The best and most current information about the OOF software, including current downloads, can be found at the main OOF site.
The general workflow of the OOF software begins with a 2D or 3D image. OOF provides tools for maniupating the image to highlight scientifically important features, and to then construct a finite-element mesh on this image that matches these features. Users can then specify the bulk properties of the various regions of the microstructure -- many simple properties are packaged with the software, and there is also an application program interface for users to provide custom constitutive rules for their materials models. Finally, users can perform a "virtual experiment" with the software to characterize the response of the microstructure as a whole to various boundary conditions.
OOF currently has both first and second order time dependence, and a variety of properties whose structure is that of a divergence equation -- these include heat or chemical flux, elasticity, and several important couplings, including thermal expansion and piezoelectricity.
The principal OOF activity now is the addition of crystal plastic constitutive rules to the code, with the goal of being able to predict the microstructure-dependent mechanical response of complex materials to large loads. Because of the history-dependence, plasticity differs in character from materials models previously considered in the OOF software. We face a number of architectural and performance challenges in bringing this capability to a useable state, while preserving the wide range of applicability and generalizability that is the primary goal of the OOF software.
With the assistance of an expert from the field of computational mecahnics, post-doctoral researcher Shahriyar Keshavarz, the architectural challenge is now essentially solved in a prototype code.
The difficulties arising from the history-dependence of the plastic behavior turned out to be only part of the story. A previously unrecognized difficulty arose related to the incorporation of large-strain elasticity. From the point of view of mathematics or physics, large-strain elasticity appears to effectively amount to a different constitutive rule, and with an understanding of the geometry, it seems that it is at least conceptually straightforward to construct an equation which can be solved in either the reference, undeformed configuration, or in the "lab space," depending on one's choice of stress measure and willingness to undertake successive applications of the chain rule of differentiation. One makes a selection, applies it consistently, and achieves whatever level of generality one wishes.
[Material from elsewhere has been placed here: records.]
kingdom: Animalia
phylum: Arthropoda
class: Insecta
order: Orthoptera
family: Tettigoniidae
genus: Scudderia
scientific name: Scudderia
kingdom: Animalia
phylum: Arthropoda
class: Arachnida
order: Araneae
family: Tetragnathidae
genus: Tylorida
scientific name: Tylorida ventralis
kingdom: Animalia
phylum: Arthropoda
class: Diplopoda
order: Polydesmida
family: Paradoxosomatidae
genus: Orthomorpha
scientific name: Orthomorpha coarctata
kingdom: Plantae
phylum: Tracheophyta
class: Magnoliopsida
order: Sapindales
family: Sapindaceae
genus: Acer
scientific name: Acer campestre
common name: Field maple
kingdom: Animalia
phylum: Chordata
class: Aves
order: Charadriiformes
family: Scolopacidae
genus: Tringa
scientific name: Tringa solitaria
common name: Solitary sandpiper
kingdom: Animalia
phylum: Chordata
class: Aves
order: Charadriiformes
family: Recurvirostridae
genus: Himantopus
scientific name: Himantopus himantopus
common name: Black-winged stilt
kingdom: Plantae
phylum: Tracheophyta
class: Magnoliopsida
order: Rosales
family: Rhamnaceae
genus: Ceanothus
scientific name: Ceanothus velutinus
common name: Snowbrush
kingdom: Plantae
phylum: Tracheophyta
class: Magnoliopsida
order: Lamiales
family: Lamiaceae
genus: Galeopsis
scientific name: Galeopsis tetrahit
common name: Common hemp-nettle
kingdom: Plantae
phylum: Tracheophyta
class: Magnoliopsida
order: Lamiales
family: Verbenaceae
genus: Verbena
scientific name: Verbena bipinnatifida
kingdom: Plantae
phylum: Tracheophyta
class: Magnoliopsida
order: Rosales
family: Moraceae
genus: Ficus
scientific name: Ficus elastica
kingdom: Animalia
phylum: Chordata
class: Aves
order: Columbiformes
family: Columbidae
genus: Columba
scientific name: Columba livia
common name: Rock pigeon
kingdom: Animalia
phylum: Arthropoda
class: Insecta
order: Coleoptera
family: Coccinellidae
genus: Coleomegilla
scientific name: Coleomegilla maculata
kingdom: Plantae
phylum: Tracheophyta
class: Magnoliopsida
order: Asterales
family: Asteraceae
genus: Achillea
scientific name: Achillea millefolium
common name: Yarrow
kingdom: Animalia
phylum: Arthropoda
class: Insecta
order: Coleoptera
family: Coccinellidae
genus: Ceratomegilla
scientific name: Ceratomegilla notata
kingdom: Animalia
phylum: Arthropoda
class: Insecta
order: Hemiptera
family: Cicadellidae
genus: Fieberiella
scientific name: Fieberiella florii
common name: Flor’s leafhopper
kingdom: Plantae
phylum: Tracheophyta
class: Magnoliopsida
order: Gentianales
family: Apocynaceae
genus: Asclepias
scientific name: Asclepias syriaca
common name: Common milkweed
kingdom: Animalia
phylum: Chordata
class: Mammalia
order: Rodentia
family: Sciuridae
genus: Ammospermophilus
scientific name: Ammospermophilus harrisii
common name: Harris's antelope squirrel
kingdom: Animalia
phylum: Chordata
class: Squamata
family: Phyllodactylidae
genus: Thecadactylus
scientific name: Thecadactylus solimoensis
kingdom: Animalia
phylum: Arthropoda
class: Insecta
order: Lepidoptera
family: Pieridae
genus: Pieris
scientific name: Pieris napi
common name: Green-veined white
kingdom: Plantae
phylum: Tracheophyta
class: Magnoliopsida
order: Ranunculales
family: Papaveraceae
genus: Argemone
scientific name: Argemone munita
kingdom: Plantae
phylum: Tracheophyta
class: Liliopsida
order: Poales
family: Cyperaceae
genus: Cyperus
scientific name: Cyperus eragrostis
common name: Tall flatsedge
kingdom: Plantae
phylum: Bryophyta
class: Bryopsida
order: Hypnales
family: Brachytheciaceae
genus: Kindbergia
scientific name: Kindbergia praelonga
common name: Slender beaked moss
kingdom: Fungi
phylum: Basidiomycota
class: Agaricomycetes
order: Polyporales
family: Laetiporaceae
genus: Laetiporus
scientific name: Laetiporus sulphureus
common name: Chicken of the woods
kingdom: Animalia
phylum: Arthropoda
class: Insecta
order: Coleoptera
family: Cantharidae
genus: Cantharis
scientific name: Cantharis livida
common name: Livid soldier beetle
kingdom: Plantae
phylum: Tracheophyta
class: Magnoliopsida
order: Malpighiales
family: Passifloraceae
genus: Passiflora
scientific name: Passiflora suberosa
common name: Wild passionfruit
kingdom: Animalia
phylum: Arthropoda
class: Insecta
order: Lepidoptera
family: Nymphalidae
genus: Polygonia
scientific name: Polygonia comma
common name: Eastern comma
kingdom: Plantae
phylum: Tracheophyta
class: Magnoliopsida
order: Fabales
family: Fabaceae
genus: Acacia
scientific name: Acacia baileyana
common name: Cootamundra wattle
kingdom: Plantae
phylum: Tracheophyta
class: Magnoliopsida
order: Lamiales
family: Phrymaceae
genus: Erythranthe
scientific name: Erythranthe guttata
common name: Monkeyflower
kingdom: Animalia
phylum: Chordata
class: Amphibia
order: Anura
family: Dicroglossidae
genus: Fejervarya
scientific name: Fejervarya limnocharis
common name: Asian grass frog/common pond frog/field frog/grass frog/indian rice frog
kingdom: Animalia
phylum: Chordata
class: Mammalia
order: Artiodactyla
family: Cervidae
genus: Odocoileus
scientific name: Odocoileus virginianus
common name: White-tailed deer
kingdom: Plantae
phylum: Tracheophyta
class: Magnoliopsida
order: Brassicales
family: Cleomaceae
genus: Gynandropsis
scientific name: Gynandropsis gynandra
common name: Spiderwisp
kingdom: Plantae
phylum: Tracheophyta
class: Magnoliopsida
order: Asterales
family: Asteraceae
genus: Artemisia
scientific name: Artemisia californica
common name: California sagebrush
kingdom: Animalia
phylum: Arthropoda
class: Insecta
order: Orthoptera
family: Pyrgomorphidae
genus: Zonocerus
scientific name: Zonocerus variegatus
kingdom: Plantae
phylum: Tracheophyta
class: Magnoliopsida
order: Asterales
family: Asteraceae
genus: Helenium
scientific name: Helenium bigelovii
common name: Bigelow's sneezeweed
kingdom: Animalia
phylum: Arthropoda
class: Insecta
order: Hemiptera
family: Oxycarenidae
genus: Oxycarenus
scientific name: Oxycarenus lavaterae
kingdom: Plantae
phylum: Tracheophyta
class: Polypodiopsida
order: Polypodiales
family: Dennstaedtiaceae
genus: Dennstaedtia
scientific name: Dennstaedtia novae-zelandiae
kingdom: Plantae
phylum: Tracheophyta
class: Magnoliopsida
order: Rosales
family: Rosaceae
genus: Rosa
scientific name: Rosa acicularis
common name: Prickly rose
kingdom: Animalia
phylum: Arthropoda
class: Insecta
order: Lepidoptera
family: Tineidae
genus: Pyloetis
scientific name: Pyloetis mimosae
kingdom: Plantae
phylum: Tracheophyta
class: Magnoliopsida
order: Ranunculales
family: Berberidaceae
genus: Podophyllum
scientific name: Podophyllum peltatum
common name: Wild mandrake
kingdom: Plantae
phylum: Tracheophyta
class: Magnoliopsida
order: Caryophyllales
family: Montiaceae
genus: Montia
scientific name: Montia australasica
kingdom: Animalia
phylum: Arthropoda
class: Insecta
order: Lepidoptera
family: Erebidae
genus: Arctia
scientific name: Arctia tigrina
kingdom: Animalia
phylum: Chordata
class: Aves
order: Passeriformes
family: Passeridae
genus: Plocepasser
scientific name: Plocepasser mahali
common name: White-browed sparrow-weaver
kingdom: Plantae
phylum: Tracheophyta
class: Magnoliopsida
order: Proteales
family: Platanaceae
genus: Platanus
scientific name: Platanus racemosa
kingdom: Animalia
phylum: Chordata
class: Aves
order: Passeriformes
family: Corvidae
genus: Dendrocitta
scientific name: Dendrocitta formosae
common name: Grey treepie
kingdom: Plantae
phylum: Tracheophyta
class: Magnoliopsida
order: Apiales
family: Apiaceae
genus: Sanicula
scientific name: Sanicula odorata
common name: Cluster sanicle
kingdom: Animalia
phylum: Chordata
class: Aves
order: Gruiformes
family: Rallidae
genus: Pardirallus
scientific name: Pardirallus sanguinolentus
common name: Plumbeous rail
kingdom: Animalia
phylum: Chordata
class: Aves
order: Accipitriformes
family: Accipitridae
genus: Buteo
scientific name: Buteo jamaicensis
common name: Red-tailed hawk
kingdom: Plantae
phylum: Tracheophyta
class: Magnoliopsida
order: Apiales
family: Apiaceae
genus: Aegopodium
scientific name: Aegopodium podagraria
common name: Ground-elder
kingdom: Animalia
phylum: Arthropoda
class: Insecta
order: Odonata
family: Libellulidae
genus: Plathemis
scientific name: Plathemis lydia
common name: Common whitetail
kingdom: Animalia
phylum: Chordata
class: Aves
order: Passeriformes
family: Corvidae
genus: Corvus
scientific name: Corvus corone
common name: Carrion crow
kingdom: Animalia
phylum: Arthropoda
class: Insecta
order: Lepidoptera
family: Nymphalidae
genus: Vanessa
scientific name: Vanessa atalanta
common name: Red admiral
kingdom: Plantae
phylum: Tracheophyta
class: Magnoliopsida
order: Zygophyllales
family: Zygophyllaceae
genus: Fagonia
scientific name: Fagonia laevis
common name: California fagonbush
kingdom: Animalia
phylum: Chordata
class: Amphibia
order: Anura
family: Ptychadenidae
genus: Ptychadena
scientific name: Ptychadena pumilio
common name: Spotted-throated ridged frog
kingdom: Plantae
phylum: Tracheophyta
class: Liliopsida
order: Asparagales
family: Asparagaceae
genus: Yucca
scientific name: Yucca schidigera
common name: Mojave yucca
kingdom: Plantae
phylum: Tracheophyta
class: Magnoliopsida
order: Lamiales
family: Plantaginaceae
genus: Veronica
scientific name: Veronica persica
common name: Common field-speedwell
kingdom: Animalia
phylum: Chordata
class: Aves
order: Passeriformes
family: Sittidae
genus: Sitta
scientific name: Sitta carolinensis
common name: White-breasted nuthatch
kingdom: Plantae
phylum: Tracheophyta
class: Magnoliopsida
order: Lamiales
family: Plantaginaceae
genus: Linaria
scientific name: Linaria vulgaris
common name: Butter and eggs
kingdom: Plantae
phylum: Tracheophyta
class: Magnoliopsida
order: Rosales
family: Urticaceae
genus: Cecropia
In the computational mechanics community, there is a time-honored way of approaching this problem which involves a decomposition into constitutive and geometric parts, and the construction of an intermediate space in which plastic strain is present but elastic deformation is not. This space has high importance for crystal plasticity, because it is a space in which the lattice remains invariant, and in particular where the crystallographic planes along which the plasticity acts retain their original orientations. Understanding the evolution rules for the system as acting in these two spaces connects usefully to the different physical mechanisms taking place. It is, on the one hand, a powerful tool in understanding the mechanisms, and on the other hand, essential to communicating with the computational mechanics community against whom we want to benchmark, and from whom we expect to obtain candidate constitutive rules.
Respecting this decomposition means one cannot simply write a more general history-dependent PDE solver to properly address this problem.
We now have a software architectural demonstration code which maintains the desired generality of the OOF code, retains the ability to operate on unstructured meshes derived from image data, and incorporates the spatial decomposition of the problem while allowing for "pluggable" plastic constitive rules, to facilitate structure-property explorations. Our next task is to incorporate this into the main OOF code itself.
In addition, we have a renewed focus on interoperability, and have near-term plans to make it easier to incorporate OOF capabilities into existing or currently-planned high-throughput or scale-crossing workflows, either by ingesting property information from the emerging suite of repositories, setting up an MDCS instance to allow the public exchange of OOF property and materials data, or incorporting OOF into scale-crossing design-optimizing workflows.
To this end, we are investigating the practicality of ingesting or producing microstructural data in the Dream3D format, or related HDF5-based formats under development in Europe, and are participating in workshops where tools and workflows are featured, starting with the PRISMs and ICE workflows, from the University of Michigan and the US Air Force, respectively.